Update code to use environment variables:

```python
import os
from dotenv import load_dotenv

load_dotenv()

REDIS_URL = os.getenv("REDIS_URL", "redis://localhost:6379/3")
```

Install python-dotenv:

```bash
pip install python-dotenv
```

---

## Cost Optimization

**Without Nginx**: Free (if you have the server)
**With Nginx**: Free (Nginx is free, Let's Encrypt SSL is free)

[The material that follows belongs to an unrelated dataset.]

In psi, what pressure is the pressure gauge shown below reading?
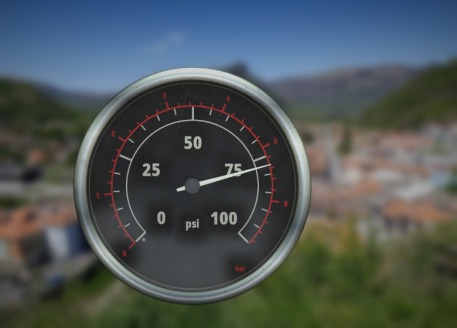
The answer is 77.5 psi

**Recommended Server Specs**:

- **Minimum**: 2 CPU cores, 4GB RAM, 20GB storage
- **Recommended**: 4+ CPU cores, 8GB RAM, 50GB storage
- **Your Setup**: 6 cores, 64GB RAM (excellent, can handle heavy load!)

---

## Summary

### Simple Deployment (No Nginx)

✅ Faster to setup (30 minutes)
✅ Direct API access
⚠️ No SSL/HTTPS
⚠️ Less secure for public internet

### Production Deployment (With Nginx)

✅ SSL/HTTPS support
✅ Better security
✅ Better performance
✅ Load balancing ready
⏱️ Takes 1 hour to setup

**Recommendation**: Start simple, add Nginx later when going to production!